When I learned about Jack Layton death today, I was with my cousin. He’s not even 20 yet that he had decided to come to Montreal to find a job and play his music in bars. He has some problems to find a job, so I decided to give him a hand to save my soul. At not even 20, I was still at home, enjoying life and I never had worked more than the 3 summer months of the school year. I mean, at not even 20, I didn’t know anything about resume, job interviews and, like him, at not even 20, I wasn’t bilingual, I was even worst that what I am now. I am mean real worst! Keeping in mind who I was when I wasn’t even 20, well, I decided to text him and asked him if he had find a job yet. He didn’t. But he had given it a try. So I told him I was going to help him.
That’s how we met this morning. He was wearing his long hair in a ponytail and was wearing sunglasses. And there, I remember how I felt when I was not even 20. Unconscious and knowing nothing about absolutely everything. We went to eat. I bring him at a Portuguese restaurant on St-Laurent at a place where they cook typical Portuguese chickens with their own spices. Absolutely delicious! It was my treat. Following what, we sat down at a cafe.
First of all, he still had a New Brunswick number. So I make him call his carrier from my cell phone to have his number change to a local Montreal number because he didn’t care about his New Brunswick number and also, well, it absolutely need to be change. We had the number change, and after that, I took a look at his resume. A very short one page long, with no task description, just very little info. So I told him, always for the best of my soul, that I will later review his resume...

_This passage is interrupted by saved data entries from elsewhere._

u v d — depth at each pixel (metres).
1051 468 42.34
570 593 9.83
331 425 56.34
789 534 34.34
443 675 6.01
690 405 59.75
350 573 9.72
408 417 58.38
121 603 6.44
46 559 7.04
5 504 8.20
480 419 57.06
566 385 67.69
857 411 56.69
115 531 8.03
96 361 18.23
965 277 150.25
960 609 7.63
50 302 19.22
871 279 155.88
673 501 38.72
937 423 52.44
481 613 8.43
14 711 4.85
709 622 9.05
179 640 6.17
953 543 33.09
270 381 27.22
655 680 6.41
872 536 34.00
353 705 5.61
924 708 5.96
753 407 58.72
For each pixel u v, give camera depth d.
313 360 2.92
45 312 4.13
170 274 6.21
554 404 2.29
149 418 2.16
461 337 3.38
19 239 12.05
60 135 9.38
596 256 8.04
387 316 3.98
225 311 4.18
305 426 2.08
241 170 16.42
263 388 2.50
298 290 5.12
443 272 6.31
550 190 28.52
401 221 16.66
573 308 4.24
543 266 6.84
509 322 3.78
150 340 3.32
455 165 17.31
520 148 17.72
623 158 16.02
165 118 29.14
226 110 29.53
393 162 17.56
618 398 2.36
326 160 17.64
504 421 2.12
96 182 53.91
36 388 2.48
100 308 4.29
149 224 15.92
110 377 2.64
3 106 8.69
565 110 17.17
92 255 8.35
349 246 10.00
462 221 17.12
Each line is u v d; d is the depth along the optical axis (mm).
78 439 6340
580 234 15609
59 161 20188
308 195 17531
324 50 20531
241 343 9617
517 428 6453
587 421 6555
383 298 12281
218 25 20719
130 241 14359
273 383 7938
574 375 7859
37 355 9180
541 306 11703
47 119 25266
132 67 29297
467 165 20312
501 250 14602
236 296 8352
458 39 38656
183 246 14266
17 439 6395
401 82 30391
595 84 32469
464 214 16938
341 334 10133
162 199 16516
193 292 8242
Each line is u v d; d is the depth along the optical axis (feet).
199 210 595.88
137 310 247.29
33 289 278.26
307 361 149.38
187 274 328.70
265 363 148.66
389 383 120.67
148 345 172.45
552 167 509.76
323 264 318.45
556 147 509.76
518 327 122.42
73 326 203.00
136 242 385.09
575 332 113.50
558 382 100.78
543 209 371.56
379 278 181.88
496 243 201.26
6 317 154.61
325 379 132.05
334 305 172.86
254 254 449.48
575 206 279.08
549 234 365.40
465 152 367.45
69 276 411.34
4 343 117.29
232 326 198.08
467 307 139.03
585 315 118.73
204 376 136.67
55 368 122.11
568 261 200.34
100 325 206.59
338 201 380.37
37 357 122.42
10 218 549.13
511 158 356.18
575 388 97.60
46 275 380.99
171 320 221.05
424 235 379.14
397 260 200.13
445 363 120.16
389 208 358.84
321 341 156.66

Despite the very short resume, we run to a place where I knew there has a chance for him to get a job. I would have prefer for him to work in a restaurant, a shop or something like that, but despite the fact that I warm him about the job I was going to get him, well, he didn’t seem to care. I didn’t want to send a review resume to that place because I secretly would prefer him to work someplace else, any other place but that place. Anyhow, I brought him in, I refer him to the job. I am pretty sure he will get a job interview. But it’s not what I would have like for him. I cannot do miracle however. I will be waiting for that job response from him and if it doesn’t work, well from there, I will be working on his sweaty very little and short resume...
My soul count for something in it, but I was very happy to help him. It mean something to me.
While referring him, there was a TV on at the HR office and it’s there that I notice the picture of Jack Layton with the dates 1950-2011... I couldn’t believe it. I was totally, very devastated and I felt greatly sad for the lost, the man, the party I had voted for at the latest federal elections.
On the day I met my cousin in Montreal, Jack Layton died.